# Design Limitations of an Electrical Engineer



## jar546 (Dec 2, 2018)

This is a good one for commercial electrical plan reviewers.  Where do you draw the line?  Where does the code draw the line?

You are reviewing a set of prints and associated documentation for the installation of an 800A standby generator for an assisted living facility which means no critical care systems.  Of note you see that the engineer specifies that the electrical contractor utilize the tap rule to provide 3 120v 20Acircuits from the ATS to the generator, 1 for the battery charger, one for lighting and a receptacle and one for a block heater.  There are no specifics for how or exactly where the ATS is to be tapped other than the tap goes to a safety switch to be mounted outside the enclosure where the conduit feeds to the generator.

Upon looking at the ATS provided documentation you don't see any integral hardware or fittings that are listed for tapping and again, no specifics from the engineer specifying changing of lugs adding P-Taps in order to complete the design.  When questioned, the engineer states that there is a note on the page directing the electrician to tap in accordance with local code requirements.

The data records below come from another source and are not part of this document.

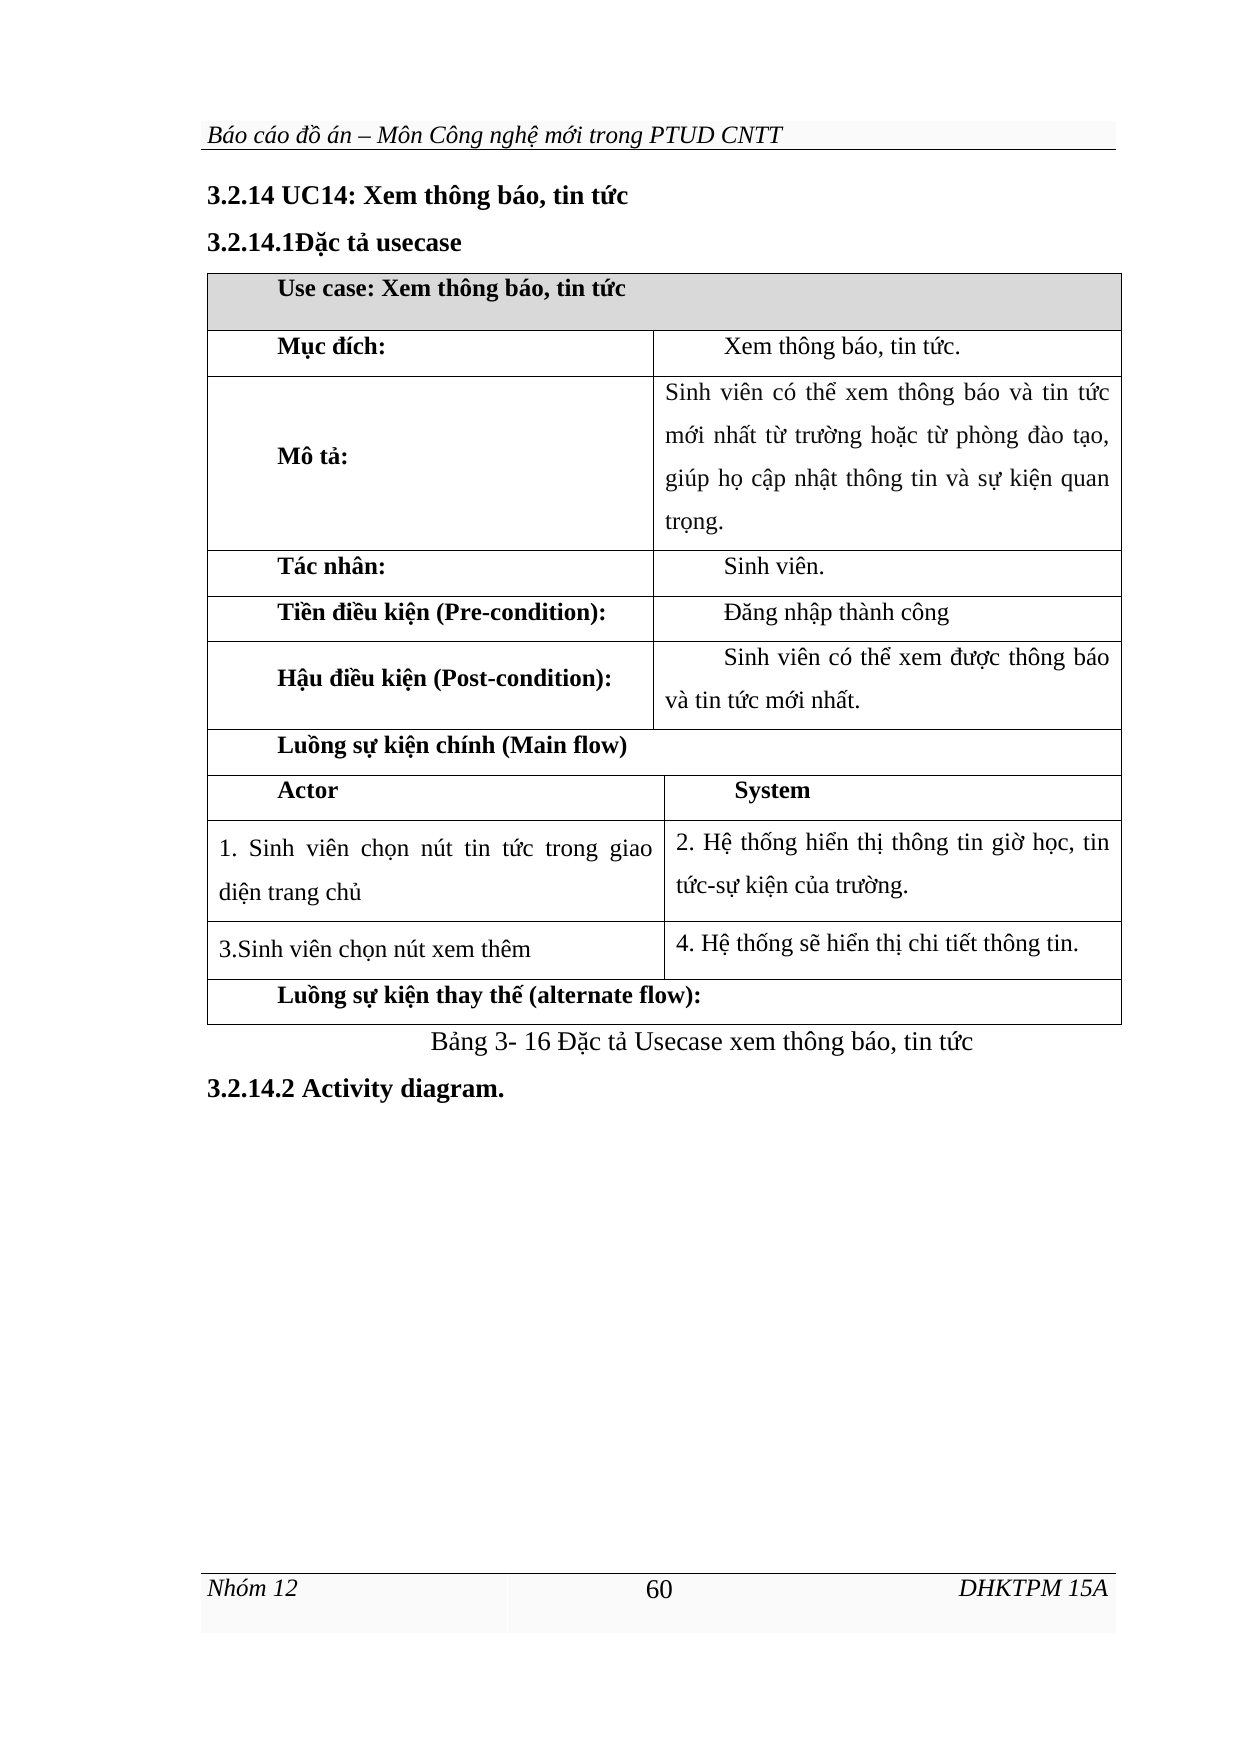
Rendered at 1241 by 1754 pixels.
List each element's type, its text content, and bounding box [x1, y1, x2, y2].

subtitle 3.2.14 UC14: Xem thông báo, tin tức [207, 179, 1122, 210]
table_cell Tiền điều kiện (Pre-condition): [208, 597, 653, 641]
table_cell 1. Sinh viên chọn nút tin tức trong giao diện trang chủ [208, 821, 664, 921]
table_cell Mục đích: [208, 331, 653, 376]
table_cell Xem thông báo, tin tức. [654, 331, 1121, 376]
table_header Use case: Xem thông báo, tin tức [208, 274, 1121, 330]
table_cell Đăng nhập thành công [654, 597, 1121, 641]
table_cell 4. Hệ thống sẽ hiển thị chi tiết thông tin. [665, 922, 1121, 979]
text 3.2.14.1Đặc tả usecase [207, 226, 1122, 257]
table_cell Hậu điều kiện (Post-condition): [208, 642, 653, 729]
table_cell Luồng sự kiện thay thế (alternate flow): [208, 980, 1121, 1024]
table_cell Sinh viên có thể xem được thông báo và tin tức mới nhất. [654, 642, 1121, 729]
table_cell Luồng sự kiện chính (Main flow) [208, 730, 1121, 774]
table_cell Sinh viên. [654, 551, 1121, 596]
text Bảng 3- 16 Đặc tả Usecase xem thông báo, tin tức [207, 1025, 1122, 1056]
table_cell System [665, 776, 1121, 820]
table_cell Mô tả: [208, 377, 653, 550]
table_cell Actor [208, 776, 664, 820]
table_cell Sinh viên có thể xem thông báo và tin tức mới nhất từ trường hoặc từ phòng đào tạo, giúp họ cập nhật thông tin và sự kiện quan trọng. [654, 377, 1121, 550]
text 3.2.14.2 Activity diagram. [207, 1072, 1122, 1103]
table_cell Tác nhân: [208, 551, 653, 596]
table_cell 2. Hệ thống hiển thị thông tin giờ học, tin tức-sự kiện của trường. [665, 821, 1121, 921]
table_cell 3.Sinh viên chọn nút xem thêm [208, 922, 664, 979]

How would you handle this situation?  Are you OK with an electrician modifying a UL listed ATS  used as a service disconnect in order to to this without specs from an engineer?  Would you require that the engineer provide more detailed documentation on how to do this?

OR are you not OK with an engineer modifying a UL listed ATS without info or approval from the manufacturer?

What say thee?


----------



## steveray (Dec 3, 2018)

The engineer can't over rule the listing of an appliance/ piece of equipment......If you allow the engineer to do it, you allow the electrician to do it....


----------



## ICE (Dec 8, 2018)

They will need a field evaluation by a NRTL.  That's to modify it or to return it to the original condition.


----------



## jar546 (Dec 8, 2018)

OK, now that I steered this into the current direction, let me ask you these:

1) Is P-Tapping a conductor inside a panel a modification of a UL listed product?
2) Is changing the lugs of the main OCPD, ground or neutral bar modifying a UL listed product when the product itself has a listing of lugs for different wire sizes on the label?
3) Is mounting a safety switch/disconnect on the outside of UL listed equipment such as an ATS considered modifying it?  If so, do you hold AC condensing units to the same standard?


----------